Martin Luther and the Lutheran Reformation have had such influence throughout the world that during this 500th year, we can benefit by reviewing Luther’s writings. Martin Luther was this planet’s first bestselling author. One of his bestsellers was The Freedom of a Christian written in 1520 and published in 30 editions by 1526. His twin themes – that always go together – were: A Christian is a totally free lord of all and subject to none. A Christian is a totally dutiful servant of all, subject to all.

In this freedom that is given to those who trust the forgiveness of their sin for Christ’s sake, the Christian is free to serve others even as Christ Jesus has served us all.
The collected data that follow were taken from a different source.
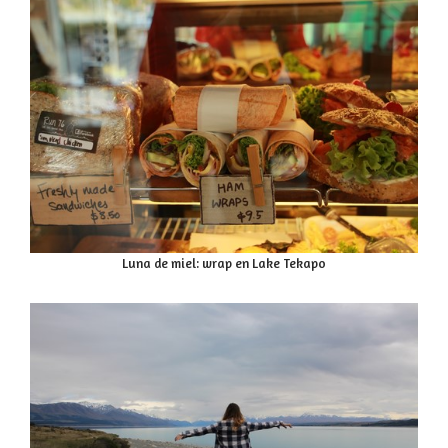
Luna de miel: wrap en Lake Tekapo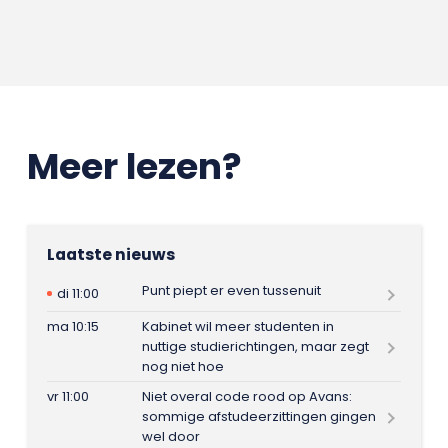
Meer lezen?
Laatste nieuws
Punt piept er even tussenuit
di 11:00
ma 10:15
Kabinet wil meer studenten in
nuttige studierichtingen, maar zegt
nog niet hoe
vr 11:00
Niet overal code rood op Avans:
sommige afstudeerzittingen gingen
wel door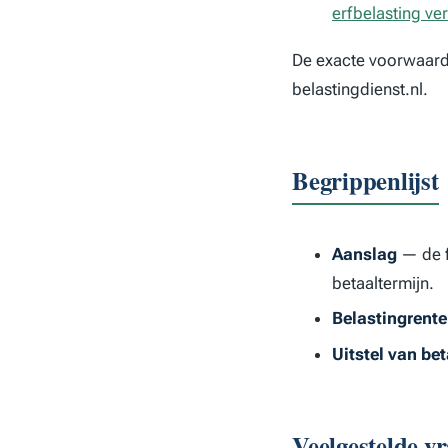
erfbelasting v
De exacte voorwaarde
belastingdienst.nl.
Begrippenlijst
Aanslag
— de f
betaaltermijn.
Belastingrente
Uitstel van bet
Veelgestelde v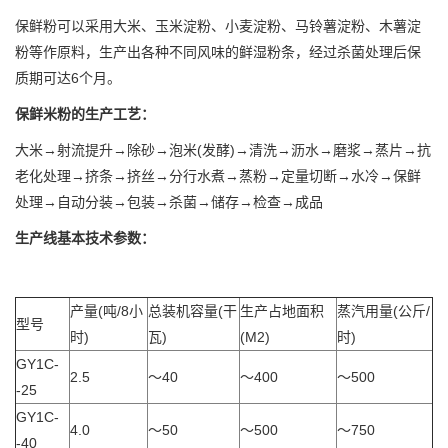
保鲜粉可以采用大米、玉米淀粉、小麦淀粉、马铃薯淀粉、木薯淀
粉等作原料，生产出各种不同风味的鲜湿粉条，经过杀菌处理后保
质期可达6个月。
保鲜米粉的生产工艺：
大米→射流提升→除砂→泡米(发酵)→清洗→沥水→磨浆→蒸片→抗
老化处理→挤条→挤丝→分行水煮→蒸粉→定量切断→水冷→保鲜
处理→自动分装→包装→杀菌→储存→检查→成品
生产线基本技术参数：
产量(吨/8小
总装机容量(干
生产占地面积
蒸汽用量(公斤/
型号
时)
瓦)
(M2)
时)
GY1C-
2.5
～40
～400
～500
-25
GY1C-
4.0
～50
～500
～750
-40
Martin Luther wrote a lot about government. He urged the ruling nobility to establish public schools in every town so that both the boys and girls could be taught in both German and Latin, thus creating well educated citizens who would serve productively in the land. He urged Christian rulers to provide for the poor and the weak in their lands because the rich and the powerful would take care of themselves and not need assistance. He urged groups of people to raise money to feed the hungry and help the needy.
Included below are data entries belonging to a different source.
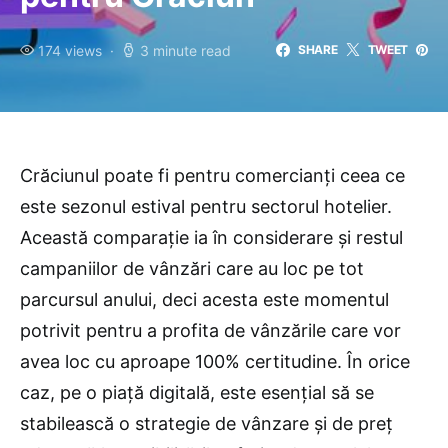
174 views
3 minute read
SHARE
TWEET
Crăciunul poate fi pentru comercianți ceea ce
este sezonul estival pentru sectorul hotelier.
Această comparație ia în considerare și restul
campaniilor de vânzări care au loc pe tot
parcursul anului, deci acesta este momentul
potrivit pentru a profita de vânzările care vor
avea loc cu aproape 100% certitudine. În orice
caz, pe o piață digitală, este esențial să se
stabilească o strategie de vânzare și de preț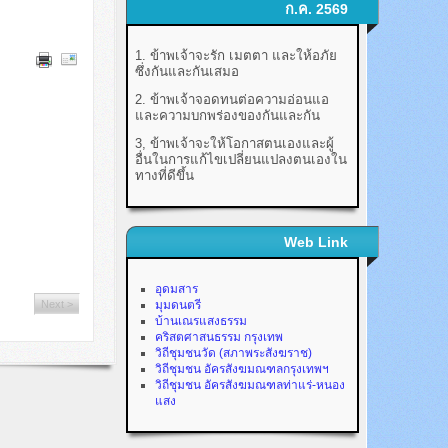
ก.ค. 2569
1. ข้าพเจ้าจะรัก เมตตา และให้อภัย
ซึ่งกันและกันเสมอ
2. ข้าพเจ้าจอดทนต่อความอ่อนแอ
และความบกพร่องของกันและกัน
3, ข้าพเจ้าจะให้โอกาสตนเองและผู้
อื่นในการแก้ไขเปลี่ยนแปลงตนเองใน
ทางที่ดีขึ้น
Web Link
อุดมสาร
Next >
มุมดนตรี
บ้านเณรแสงธรรม
คริสตศาสนธรรม กรุงเทพ
วิถีชุมชนวัด (สภาพระสังฆราช)
วิถีชุมชน อัครสังฆมณฑลกรุงเทพฯ
วิถีชุมชน อัครสังฆมณฑลท่าแร่-หนอง
แสง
Martin Luther developed a tremendous wit and sense of humor as a direct result of his faith in Christ. His sense of humor and his witticisms grew after he came to realize that he and others are saved in this life and in the life of the coming kingdom of God by God’s grace through faith for Christ’s sake. As a young lecturer at Wittenberg University, he told his students that on his trip to Rome and back he saw (and paid to see) enough nails that had been certified by Church authorities to be the authentic 3 nails that were used to hold Jesus on the cross that Luther could shoe half the horses in Saxony with them.

Later in his life, he anonymously wrote a pamphlet that announced some newly found relics would be displayed with a special indulgence from the Pope. One half of the money paid by people to view these new relics would be used to provide wrappings for the old relics so that they would not freeze. Among these new relics were three flames from the burning bush that Moses saw on Mt. Sinai and two feathers and an egg from the Holy Spirit. After the pamphlet had circulated widely, Luther identified himself as the author.

The more I learn about him, the more I appreciate him. Some of his writings are so appropriate for our time and place in history, that they read as if they were written yesterday.